— Я устала от твоих непомерных амбиций и махрового эгоизма. — Холодно посмотрев на вжавшегося в стену мужа, Марья гордо вскинула голову. — Собирай свои вещи и катись, куда глаза глядят. Вот тебе Бог, а вот тебе порог.

— Куда же я пойду на ночь глядя? — не в силах поверить в услышанное, неуверенно проговорил Кирилл и, рассчитывая на жалость, попытался заглянуть в глаза жене.

— Мне на это ровным счётом наплевать, — поставив последнюю точку, Марья торжествующе улыбнулась. — С этой минуты заботься о себе сам.

* * *

В первое мгновение после неожиданного ультиматума Марьи Кириллу показалось, что земля уходит у него из-под ног. Забота о ком-либо, в том числе и о себе самом, никогда не входила в круг его добродетелей. Заниматься подобной канителью он не только не любил, но и, честно признаться, не умел, поэтому, представив, что в одночасье все хозяйственные хлопоты могут перелечь на его плечи, пришёл в состояние ступора. Однако потрясение длилось недолго.

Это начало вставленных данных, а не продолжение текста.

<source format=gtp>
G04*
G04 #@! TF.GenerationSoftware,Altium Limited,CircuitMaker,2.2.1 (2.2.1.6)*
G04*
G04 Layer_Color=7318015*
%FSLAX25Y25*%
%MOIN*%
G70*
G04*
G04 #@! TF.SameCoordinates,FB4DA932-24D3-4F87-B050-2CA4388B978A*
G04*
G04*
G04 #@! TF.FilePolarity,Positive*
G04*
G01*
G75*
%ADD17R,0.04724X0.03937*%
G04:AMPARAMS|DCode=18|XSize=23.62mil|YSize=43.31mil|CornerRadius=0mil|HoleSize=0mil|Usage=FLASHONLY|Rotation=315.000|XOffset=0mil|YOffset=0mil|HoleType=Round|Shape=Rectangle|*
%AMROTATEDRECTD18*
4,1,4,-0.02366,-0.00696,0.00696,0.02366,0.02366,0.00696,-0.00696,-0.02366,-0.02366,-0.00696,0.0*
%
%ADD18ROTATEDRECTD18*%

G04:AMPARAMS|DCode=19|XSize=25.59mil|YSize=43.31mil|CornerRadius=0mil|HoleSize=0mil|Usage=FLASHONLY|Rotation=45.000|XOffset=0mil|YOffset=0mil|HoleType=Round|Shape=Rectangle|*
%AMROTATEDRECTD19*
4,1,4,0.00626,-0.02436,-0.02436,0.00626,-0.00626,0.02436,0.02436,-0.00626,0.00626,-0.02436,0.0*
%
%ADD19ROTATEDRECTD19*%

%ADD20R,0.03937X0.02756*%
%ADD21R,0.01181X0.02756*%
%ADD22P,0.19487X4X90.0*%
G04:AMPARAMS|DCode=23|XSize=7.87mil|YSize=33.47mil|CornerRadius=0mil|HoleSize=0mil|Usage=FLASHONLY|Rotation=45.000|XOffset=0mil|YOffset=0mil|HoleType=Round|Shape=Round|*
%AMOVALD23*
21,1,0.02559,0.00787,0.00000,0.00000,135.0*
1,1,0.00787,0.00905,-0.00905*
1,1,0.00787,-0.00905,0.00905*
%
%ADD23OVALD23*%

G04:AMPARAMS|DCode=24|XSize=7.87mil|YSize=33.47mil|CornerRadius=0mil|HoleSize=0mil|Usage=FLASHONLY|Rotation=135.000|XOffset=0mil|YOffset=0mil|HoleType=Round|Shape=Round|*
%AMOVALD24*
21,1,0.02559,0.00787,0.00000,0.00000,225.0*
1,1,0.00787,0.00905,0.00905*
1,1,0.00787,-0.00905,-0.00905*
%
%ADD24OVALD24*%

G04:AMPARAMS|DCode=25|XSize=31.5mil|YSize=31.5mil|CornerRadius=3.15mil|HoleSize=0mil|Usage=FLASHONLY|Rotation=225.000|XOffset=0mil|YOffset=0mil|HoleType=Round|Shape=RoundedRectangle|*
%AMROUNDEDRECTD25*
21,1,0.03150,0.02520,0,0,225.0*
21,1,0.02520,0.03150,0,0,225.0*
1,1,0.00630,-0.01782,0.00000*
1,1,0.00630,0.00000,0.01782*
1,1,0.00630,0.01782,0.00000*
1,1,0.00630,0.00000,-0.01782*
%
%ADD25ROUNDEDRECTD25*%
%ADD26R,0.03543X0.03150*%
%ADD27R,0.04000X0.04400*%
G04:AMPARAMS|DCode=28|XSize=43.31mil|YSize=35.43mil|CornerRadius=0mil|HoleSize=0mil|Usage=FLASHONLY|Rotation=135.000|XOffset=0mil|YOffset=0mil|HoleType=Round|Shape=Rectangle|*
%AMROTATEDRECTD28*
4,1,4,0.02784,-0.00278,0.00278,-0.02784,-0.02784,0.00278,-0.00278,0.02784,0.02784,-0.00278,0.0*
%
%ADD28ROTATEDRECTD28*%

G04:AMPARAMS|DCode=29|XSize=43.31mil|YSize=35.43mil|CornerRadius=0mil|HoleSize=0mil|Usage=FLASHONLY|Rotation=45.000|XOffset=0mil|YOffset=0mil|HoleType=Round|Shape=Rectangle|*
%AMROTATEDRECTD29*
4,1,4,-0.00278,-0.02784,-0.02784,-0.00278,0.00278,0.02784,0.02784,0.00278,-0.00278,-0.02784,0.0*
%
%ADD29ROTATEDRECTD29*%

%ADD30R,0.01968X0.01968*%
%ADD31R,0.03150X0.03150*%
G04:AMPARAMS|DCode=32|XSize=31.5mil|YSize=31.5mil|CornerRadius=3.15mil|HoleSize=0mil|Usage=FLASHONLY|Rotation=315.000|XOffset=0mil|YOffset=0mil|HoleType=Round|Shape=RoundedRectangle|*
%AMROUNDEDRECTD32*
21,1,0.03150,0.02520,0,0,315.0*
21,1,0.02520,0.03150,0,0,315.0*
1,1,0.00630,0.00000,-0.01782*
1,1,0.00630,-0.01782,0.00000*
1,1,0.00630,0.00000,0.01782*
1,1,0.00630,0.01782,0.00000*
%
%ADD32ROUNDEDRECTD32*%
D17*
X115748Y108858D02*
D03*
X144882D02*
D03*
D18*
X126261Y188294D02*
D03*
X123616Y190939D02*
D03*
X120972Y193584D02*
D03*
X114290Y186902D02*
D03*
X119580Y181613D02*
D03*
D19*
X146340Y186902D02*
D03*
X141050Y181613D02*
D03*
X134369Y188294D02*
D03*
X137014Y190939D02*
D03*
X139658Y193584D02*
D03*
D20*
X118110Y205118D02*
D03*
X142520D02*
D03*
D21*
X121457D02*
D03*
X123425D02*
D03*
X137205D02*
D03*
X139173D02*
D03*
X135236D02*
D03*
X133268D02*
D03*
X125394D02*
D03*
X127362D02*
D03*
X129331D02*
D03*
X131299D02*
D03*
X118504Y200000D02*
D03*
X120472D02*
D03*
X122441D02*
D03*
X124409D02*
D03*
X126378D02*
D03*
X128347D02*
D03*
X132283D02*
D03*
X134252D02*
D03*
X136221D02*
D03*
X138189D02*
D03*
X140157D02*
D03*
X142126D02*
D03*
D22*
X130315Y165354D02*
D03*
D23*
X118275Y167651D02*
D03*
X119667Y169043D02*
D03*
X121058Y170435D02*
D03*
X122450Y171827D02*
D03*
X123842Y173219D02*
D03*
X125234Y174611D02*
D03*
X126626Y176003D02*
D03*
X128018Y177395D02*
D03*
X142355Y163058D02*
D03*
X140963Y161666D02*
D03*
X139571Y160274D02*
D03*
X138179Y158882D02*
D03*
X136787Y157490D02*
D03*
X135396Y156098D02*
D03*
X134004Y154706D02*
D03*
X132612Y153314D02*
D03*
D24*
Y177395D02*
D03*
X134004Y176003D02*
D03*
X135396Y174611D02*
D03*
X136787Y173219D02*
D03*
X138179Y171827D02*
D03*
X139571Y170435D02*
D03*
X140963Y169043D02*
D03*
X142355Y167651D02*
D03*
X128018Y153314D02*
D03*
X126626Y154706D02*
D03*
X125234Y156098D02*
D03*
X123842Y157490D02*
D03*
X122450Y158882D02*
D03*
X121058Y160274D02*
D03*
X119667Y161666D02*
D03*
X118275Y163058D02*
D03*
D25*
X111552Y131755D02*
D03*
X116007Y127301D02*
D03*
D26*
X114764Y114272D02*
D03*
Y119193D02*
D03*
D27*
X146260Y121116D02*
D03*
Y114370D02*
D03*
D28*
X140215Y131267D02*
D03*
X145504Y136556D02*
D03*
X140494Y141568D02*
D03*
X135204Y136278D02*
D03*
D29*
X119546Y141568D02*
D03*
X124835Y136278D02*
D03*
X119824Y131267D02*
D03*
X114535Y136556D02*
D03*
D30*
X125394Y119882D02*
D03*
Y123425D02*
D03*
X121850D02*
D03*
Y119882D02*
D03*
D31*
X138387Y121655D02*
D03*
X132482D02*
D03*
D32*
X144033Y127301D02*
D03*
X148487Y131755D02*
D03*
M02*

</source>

Не сомневаясь в том, что Марья пожалеет о своих неосмотрительных словах на следующий же день, если не сразу же после его ухода, и приползёт к нему на коленях умолять о возвращении, он успокоился и принялся просчитывать ситуацию.

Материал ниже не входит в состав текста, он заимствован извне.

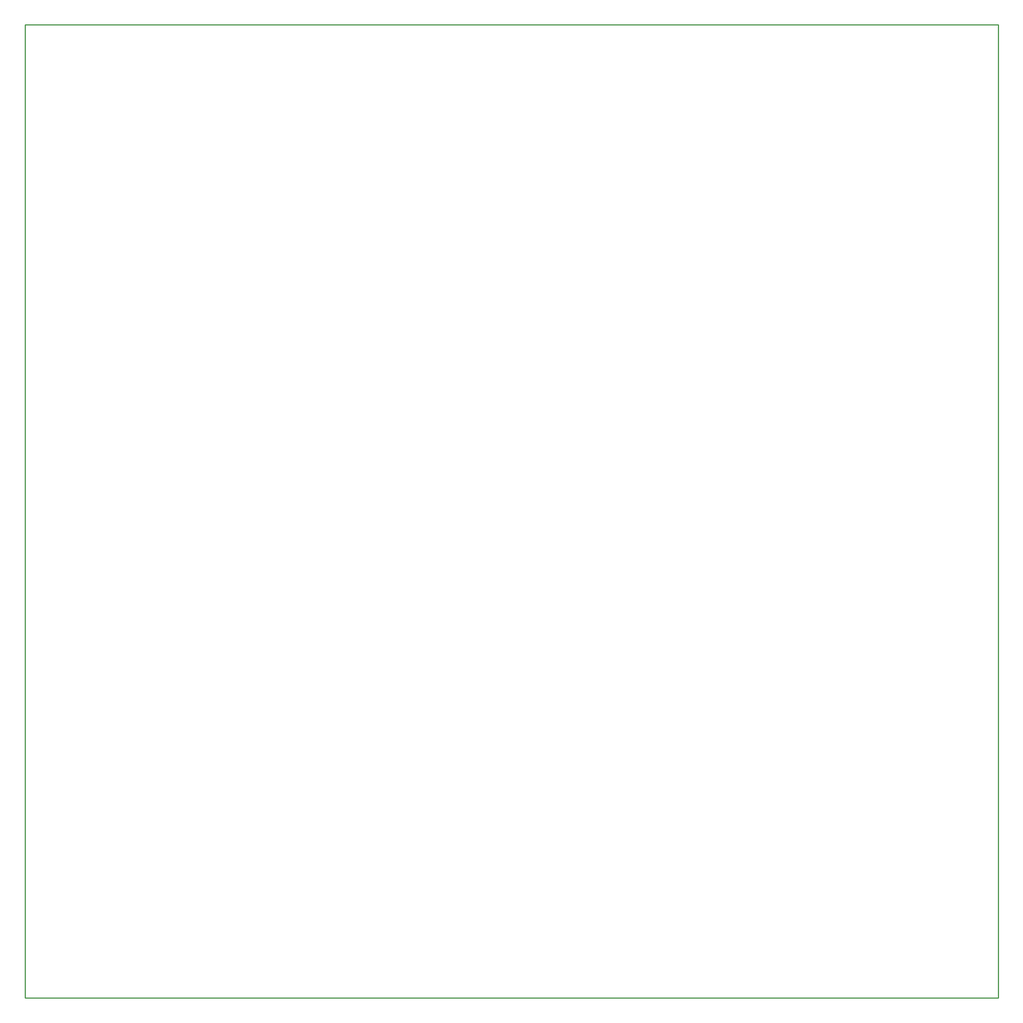
<source format=gko>
G04 Layer: BoardOutline*
G04 EasyEDA v6.4.19.5, 2021-05-16T17:52:14+02:00*
G04 c7de764b28da46dab1ebef90a77263ec,763424db4a57434484c59f209b4bf891,10*
G04 Gerber Generator version 0.2*
G04 Scale: 100 percent, Rotated: No, Reflected: No *
G04 Dimensions in inches *
G04 leading zeros omitted , absolute positions ,3 integer and 6 decimal *
%FSLAX36Y36*%
%MOIN*%

%ADD10C,0.0100*%
D10*
X8661416Y-8661416D02*
G01*
X0Y-8661416D01*
X8661416Y0D02*
G01*
X8661416Y-8661416D01*
X0Y0D02*
G01*
X8661416Y0D01*
X0Y-8661416D02*
G01*
X0Y14D01*

%LPD*%
M02*

</source>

Зарвавшаяся донельзя, Марья заслуживала наказания, и желание поставить нахалку на место было не только понятным, но и, несомненно, справедливым. Встав в позу и указав ему, как какой-то приблудной собачонке, на дверь, она совершила непростительную глупость, заставить сожалеть о которой было полностью в его силах. После визита Марьи на набережную, вернуть доверие Любы не представлялось возможным, но отомстить за такую подлость по полной программе помешать ему не мог никто.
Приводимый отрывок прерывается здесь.